- _Task 1_
Summarize the ssnal_elastic repository description in two sentences.
- _Task 2_
Reproduce the passage of the ssnal_elastic repository description that opens with the words containing "This repository contains" and closes with "and conjugate functions.".
- _Task 3_
Write what follows the last line of the ssnal_elastic repository description.

- _Source extract_
/ssnal_elastic

Efficient python implementation of SsNAL method to solve the elastic net problem

Primary LanguagePython

ssnal_elastic

This repository contains an efficient python implementation of a SsNAL method to solve the elastic net problem -- see https://arxiv.org/abs/2006.03970

FILES DESCRIPTION:

ssnal_elastic_core:
  function to run the SsNAL-EN algorithm for one fixed value of c_lam

ssnal_elastic_tune:
  function to run the SsNAL-EN algorithm for a grid of c_lam and compute the tuning criteria for each of them.

auxiliary_functions.py
  contains the auxiliary functions called by ssnal_elastic_core and ssnal_elastic_path, including proximal operator functions and conjugate functions.

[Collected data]
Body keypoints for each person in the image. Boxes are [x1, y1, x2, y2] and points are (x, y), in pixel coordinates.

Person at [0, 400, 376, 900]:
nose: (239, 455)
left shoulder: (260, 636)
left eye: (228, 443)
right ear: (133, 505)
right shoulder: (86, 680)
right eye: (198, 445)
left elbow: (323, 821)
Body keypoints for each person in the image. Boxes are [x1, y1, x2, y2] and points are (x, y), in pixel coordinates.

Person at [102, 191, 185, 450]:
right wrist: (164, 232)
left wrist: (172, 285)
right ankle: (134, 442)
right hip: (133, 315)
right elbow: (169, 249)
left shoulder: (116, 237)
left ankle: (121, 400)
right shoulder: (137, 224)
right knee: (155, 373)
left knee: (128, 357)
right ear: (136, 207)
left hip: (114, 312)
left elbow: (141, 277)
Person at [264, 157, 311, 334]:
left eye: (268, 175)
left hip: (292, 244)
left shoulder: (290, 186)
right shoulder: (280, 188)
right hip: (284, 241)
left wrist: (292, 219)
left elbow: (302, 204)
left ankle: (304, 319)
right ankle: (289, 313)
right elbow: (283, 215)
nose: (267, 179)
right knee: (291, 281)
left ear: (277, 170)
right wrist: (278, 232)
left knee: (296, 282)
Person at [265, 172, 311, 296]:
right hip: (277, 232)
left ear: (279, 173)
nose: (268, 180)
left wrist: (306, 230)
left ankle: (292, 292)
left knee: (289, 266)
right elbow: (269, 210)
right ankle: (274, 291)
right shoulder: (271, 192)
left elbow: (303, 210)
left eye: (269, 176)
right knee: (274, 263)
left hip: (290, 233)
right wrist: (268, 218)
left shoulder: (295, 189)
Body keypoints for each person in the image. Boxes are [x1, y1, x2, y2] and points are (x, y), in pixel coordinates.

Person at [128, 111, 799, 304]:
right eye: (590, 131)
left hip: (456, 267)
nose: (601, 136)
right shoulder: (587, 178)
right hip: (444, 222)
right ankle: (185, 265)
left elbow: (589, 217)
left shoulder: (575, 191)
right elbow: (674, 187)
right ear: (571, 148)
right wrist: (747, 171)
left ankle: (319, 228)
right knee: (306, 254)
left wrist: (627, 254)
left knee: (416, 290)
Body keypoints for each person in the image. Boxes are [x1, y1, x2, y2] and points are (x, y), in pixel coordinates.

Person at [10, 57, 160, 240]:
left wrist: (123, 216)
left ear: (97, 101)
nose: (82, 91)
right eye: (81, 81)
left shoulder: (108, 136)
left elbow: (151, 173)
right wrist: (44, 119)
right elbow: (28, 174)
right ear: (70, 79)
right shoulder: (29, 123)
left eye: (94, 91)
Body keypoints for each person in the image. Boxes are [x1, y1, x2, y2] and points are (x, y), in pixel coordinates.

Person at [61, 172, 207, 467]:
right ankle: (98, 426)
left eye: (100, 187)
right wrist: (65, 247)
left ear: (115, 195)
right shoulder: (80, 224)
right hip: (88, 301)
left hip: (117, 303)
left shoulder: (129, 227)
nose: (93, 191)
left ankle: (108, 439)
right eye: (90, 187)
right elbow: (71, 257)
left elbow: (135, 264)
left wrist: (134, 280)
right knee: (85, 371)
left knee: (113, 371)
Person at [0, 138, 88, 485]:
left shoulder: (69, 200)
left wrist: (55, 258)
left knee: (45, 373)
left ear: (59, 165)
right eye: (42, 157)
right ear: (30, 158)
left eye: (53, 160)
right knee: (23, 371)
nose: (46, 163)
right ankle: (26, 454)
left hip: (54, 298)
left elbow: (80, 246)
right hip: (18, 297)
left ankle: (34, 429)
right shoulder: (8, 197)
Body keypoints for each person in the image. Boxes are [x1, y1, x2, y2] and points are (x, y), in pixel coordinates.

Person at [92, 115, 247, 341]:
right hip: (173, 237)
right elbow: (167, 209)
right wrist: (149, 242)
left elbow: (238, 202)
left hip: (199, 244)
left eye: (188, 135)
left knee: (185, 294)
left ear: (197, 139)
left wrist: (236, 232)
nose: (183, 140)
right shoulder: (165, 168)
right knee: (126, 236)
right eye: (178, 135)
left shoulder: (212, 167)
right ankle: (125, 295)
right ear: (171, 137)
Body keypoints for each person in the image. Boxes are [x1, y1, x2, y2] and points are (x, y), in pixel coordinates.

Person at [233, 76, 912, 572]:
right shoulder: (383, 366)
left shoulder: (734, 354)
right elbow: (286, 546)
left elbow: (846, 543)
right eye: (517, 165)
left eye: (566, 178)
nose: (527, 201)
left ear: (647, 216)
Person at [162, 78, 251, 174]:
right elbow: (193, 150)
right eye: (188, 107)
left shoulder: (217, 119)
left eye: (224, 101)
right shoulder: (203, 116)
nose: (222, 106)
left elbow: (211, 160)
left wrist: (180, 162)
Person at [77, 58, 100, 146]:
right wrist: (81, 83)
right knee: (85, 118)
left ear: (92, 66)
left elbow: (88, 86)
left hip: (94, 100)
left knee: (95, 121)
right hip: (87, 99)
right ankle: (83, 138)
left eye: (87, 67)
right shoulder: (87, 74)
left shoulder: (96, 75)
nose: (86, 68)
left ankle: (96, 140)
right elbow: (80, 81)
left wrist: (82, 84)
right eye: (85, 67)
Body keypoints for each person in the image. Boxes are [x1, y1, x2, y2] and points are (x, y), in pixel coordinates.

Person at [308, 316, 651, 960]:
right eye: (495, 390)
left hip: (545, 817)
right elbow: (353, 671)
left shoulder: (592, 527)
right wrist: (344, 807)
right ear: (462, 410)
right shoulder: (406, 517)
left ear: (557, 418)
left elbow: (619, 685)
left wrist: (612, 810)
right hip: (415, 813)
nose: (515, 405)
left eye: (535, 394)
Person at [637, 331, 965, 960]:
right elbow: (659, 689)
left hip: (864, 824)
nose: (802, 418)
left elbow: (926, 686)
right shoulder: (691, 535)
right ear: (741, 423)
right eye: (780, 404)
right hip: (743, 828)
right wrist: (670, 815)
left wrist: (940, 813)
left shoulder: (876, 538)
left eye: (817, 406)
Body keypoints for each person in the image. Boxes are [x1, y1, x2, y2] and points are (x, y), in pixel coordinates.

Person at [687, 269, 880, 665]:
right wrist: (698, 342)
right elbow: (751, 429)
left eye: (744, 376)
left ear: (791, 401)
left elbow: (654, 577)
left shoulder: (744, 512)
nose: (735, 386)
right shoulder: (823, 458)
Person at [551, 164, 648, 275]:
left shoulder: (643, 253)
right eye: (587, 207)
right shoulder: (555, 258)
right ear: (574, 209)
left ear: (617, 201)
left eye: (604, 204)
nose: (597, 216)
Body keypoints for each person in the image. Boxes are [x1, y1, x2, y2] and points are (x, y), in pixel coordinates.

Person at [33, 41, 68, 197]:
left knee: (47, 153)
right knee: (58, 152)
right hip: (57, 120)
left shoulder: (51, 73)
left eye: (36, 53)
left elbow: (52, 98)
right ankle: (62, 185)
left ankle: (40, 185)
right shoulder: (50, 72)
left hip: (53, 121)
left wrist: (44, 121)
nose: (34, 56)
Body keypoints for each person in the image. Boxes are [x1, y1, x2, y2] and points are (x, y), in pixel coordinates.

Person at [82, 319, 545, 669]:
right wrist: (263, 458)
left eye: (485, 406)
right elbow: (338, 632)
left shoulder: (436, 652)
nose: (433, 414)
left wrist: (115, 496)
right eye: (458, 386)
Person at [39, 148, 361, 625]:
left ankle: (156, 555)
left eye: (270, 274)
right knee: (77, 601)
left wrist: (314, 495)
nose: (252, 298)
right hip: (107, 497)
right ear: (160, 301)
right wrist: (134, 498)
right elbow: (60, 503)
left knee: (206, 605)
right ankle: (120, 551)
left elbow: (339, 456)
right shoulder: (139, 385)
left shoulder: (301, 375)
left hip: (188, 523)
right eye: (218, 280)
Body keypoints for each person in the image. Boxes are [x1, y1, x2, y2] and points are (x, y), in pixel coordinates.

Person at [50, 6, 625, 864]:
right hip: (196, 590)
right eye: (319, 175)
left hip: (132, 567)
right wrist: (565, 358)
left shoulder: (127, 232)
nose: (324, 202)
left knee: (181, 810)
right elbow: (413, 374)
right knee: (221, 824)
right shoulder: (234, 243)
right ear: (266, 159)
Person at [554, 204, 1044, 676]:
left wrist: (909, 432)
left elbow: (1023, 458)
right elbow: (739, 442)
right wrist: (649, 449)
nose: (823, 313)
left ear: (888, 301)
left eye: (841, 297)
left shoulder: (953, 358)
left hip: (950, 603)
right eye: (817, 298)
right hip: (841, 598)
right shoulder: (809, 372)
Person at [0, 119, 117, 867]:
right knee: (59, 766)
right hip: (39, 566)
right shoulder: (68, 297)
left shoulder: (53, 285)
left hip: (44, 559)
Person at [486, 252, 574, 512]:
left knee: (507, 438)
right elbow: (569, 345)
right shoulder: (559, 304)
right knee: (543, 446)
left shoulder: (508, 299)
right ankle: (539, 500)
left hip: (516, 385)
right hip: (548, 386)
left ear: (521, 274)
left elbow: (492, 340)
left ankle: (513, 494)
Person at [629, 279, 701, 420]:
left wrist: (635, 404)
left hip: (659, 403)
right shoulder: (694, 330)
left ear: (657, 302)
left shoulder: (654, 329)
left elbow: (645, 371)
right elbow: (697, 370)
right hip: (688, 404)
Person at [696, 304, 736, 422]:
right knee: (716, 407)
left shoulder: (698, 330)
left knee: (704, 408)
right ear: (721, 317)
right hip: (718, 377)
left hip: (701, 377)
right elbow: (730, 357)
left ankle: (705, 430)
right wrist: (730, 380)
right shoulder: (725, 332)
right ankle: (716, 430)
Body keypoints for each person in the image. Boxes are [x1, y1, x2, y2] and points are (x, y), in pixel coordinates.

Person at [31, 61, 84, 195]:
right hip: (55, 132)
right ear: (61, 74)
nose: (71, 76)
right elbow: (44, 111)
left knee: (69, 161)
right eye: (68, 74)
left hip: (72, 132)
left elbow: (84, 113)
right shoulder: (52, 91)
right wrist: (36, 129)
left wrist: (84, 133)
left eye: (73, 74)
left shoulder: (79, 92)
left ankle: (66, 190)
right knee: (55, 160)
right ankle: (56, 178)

- _Task response 1_
The ssnal_elastic repository contains an efficient Python implementation of a SsNAL method for solving the elastic net problem. Its files include ssnal_elastic_core, which runs the SsNAL-EN algorithm for one fixed value of c_lam; ssnal_elastic_tune, which runs it for a grid of c_lam values and computes the tuning criteria for each; and auxiliary_functions.py, which contains auxiliary functions such as proximal operator functions and conjugate functions.

- _Task response 2_
This repository contains an efficient python implementation of a SsNAL method to solve the elastic net problem -- see https://arxiv.org/abs/2006.03970

FILES DESCRIPTION:

ssnal_elastic_core:
  function to run the SsNAL-EN algorithm for one fixed value of c_lam

ssnal_elastic_tune:
  function to run the SsNAL-EN algorithm for a grid of c_lam and compute the tuning criteria for each of them.

auxiliary_functions.py
  contains the auxiliary functions called by ssnal_elastic_core and ssnal_elastic_path, including proximal operator functions and conjugate functions.

- _Task response 3_
expes/main_core.py:
  main file to run ssnal_elastic_core on synthetic data

expes/main_path.py:
  main file to run ssnal_elastic_path on synthetic data

expes/main_datasets.py:
  main file to run ssnal_elastic_core on the real data described in the article and contained in the toy_data folder. The user has to select the data to analyze

expes/toy_data:
  folder containing the used LIBSVM datasets (housing is loaded directly from a python library)

THE FOLLOWING PYTHON PACKAGES ARE REQUIRED:

- numpy
- sklearn
- scipy
- tqdm

You can install the package by running pip install -e . at the root of the repository, i.e. where the setup.py file is.